[Entries taken from a collection]
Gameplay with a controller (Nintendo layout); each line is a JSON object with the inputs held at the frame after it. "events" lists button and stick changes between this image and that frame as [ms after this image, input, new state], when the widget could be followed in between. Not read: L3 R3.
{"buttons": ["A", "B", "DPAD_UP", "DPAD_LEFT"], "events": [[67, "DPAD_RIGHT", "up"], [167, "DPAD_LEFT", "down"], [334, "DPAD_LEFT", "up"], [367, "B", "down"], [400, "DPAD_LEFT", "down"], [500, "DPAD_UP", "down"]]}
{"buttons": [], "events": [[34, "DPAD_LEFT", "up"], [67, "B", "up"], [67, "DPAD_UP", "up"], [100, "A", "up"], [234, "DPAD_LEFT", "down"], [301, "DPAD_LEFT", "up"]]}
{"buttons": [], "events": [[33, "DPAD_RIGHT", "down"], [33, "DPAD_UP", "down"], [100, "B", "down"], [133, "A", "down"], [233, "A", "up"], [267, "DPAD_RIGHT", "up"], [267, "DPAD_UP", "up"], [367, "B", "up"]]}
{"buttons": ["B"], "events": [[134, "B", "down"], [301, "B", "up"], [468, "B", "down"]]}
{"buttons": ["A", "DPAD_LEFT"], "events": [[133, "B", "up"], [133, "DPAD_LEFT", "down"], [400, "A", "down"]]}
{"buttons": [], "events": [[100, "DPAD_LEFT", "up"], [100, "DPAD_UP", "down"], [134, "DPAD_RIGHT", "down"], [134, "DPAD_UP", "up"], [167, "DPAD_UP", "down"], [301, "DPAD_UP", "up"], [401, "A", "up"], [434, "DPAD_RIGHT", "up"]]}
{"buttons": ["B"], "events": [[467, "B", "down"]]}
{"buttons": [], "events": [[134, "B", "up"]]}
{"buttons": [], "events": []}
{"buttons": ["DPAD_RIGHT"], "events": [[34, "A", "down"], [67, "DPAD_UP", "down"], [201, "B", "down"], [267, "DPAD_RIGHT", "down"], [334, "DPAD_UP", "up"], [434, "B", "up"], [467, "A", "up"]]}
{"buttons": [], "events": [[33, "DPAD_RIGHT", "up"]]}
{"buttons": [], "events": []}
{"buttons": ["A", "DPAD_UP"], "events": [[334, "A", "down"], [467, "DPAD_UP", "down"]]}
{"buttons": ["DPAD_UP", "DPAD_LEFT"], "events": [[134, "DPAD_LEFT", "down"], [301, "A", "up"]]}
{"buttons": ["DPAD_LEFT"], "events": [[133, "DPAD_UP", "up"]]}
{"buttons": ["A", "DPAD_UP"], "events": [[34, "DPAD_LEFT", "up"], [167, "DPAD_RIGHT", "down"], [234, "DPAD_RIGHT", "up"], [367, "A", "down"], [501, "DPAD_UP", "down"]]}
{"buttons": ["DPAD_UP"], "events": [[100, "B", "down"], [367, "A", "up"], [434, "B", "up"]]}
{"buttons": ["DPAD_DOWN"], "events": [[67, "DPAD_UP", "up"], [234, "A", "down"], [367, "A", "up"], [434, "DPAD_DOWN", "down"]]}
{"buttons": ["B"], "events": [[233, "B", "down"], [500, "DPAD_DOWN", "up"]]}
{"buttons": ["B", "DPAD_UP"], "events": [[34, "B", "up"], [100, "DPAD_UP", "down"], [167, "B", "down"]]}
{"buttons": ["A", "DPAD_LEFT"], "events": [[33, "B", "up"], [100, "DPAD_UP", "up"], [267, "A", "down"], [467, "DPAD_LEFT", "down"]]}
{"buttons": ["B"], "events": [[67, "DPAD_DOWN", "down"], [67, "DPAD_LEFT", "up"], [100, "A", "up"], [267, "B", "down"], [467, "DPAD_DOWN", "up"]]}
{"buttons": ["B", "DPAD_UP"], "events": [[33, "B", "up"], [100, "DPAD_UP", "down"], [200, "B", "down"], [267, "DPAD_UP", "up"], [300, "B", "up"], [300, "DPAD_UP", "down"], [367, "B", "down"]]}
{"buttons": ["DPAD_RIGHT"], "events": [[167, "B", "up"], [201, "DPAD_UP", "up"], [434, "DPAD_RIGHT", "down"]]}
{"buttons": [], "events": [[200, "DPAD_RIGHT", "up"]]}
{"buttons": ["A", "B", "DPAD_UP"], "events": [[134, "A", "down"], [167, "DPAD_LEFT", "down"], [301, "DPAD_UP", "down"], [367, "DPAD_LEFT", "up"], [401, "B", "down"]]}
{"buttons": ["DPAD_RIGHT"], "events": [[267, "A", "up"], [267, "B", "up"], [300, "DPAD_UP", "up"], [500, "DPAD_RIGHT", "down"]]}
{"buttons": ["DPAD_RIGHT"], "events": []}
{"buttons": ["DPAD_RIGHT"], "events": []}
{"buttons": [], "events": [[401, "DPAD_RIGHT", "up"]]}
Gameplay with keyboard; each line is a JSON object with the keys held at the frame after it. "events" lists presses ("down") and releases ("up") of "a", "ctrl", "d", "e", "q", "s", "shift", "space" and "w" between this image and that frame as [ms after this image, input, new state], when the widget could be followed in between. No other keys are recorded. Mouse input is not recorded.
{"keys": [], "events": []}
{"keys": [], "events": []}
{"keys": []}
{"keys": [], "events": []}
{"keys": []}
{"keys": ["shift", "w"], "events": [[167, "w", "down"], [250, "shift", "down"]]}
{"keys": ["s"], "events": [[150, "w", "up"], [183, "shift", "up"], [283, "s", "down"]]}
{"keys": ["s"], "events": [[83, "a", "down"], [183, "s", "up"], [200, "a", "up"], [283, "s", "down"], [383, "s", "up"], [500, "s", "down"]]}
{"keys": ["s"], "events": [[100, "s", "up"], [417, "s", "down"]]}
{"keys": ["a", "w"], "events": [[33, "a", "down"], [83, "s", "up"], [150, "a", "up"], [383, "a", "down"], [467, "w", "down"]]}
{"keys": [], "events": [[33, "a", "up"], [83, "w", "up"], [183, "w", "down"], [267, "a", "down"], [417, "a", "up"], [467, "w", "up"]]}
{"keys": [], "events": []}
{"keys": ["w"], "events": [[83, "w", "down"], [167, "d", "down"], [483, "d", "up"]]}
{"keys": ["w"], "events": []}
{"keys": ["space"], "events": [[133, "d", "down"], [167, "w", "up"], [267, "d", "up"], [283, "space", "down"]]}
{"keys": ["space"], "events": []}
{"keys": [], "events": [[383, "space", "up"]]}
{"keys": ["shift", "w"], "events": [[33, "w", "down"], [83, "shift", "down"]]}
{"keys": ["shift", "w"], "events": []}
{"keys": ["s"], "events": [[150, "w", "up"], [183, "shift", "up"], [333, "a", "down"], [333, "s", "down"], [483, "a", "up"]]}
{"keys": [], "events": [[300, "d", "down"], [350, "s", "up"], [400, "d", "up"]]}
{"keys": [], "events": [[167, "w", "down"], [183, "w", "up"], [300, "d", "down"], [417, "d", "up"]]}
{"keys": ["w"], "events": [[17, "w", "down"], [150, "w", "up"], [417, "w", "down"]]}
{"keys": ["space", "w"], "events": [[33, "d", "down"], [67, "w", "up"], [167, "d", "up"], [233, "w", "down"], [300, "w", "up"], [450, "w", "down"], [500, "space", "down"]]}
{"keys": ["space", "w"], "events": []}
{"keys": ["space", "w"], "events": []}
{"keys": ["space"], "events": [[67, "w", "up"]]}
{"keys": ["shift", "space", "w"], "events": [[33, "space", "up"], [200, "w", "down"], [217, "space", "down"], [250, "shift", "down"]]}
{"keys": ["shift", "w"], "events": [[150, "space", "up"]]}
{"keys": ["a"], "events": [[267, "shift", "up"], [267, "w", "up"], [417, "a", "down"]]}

* **EXERCISE**: Search the data above for the word "with", then gather each line in which it appears.

* **ANSWER SECTION**:
Gameplay with a controller (Nintendo layout); each line is a JSON object with the inputs held at the frame after it. "events" lists button and stick changes between this image and that frame as [ms after this image, input, new state], when the widget could be followed in between. Not read: L3 R3.
Gameplay with keyboard; each line is a JSON object with the keys held at the frame after it. "events" lists presses ("down") and releases ("up") of "a", "ctrl", "d", "e", "q", "s", "shift", "space" and "w" between this image and that frame as [ms after this image, input, new state], when the widget could be followed in between. No other keys are recorded. Mouse input is not recorded.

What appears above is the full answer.